SUPPLIED INFORMATION Block Start
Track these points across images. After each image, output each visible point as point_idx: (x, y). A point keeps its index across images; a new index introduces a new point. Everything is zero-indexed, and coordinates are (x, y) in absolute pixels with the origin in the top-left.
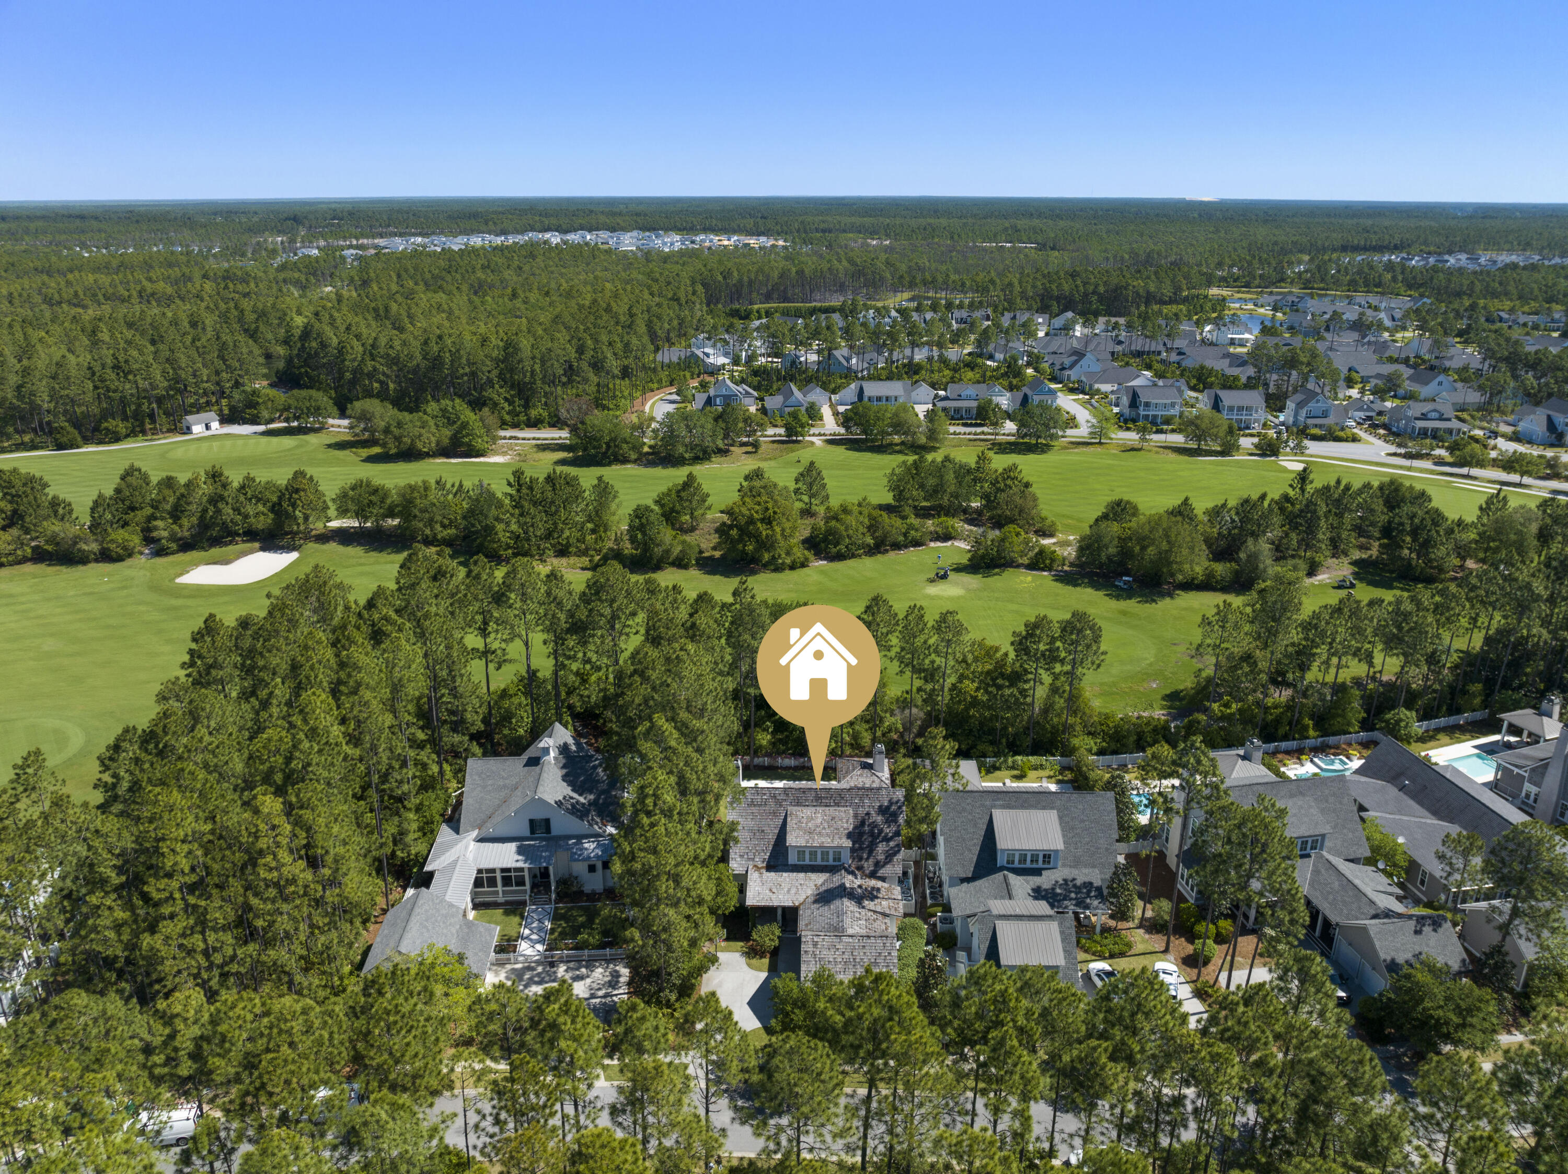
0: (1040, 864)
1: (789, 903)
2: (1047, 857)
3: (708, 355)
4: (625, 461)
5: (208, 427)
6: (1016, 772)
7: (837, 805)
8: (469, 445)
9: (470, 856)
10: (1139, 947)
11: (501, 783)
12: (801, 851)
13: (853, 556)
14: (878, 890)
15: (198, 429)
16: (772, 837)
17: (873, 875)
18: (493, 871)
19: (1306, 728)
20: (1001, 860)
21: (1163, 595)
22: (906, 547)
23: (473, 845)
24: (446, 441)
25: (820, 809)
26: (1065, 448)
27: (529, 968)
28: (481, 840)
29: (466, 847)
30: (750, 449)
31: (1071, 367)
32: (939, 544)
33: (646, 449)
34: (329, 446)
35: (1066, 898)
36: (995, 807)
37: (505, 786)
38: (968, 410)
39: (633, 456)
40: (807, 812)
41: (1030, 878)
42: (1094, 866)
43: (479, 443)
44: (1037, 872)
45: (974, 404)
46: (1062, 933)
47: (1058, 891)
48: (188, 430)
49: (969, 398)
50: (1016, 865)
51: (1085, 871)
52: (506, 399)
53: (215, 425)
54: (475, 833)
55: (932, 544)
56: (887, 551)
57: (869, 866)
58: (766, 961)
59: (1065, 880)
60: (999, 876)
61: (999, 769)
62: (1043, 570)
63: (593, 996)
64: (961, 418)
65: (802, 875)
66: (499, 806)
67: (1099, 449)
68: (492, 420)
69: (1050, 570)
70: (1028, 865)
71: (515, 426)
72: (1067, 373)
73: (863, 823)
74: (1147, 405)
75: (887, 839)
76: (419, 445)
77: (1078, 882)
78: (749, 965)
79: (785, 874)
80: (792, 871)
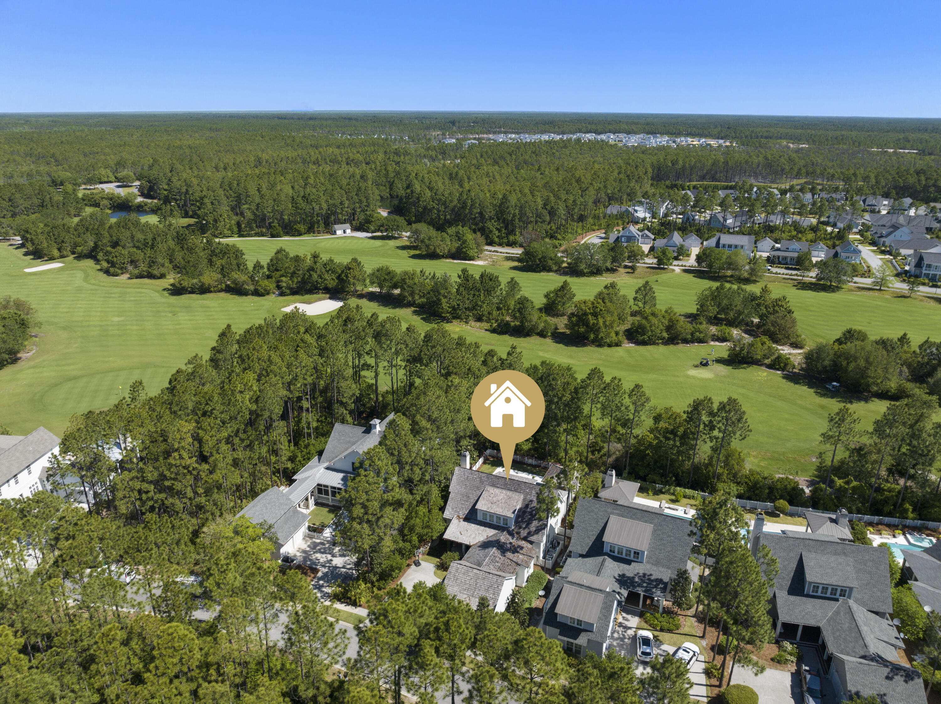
SUPPLIED INFORMATION Block End
_EXERCISE BRIEF_
How many lines in the records above contain the string "each"? Case counts. Reply with the number alone.

_ANSWER BOX_
1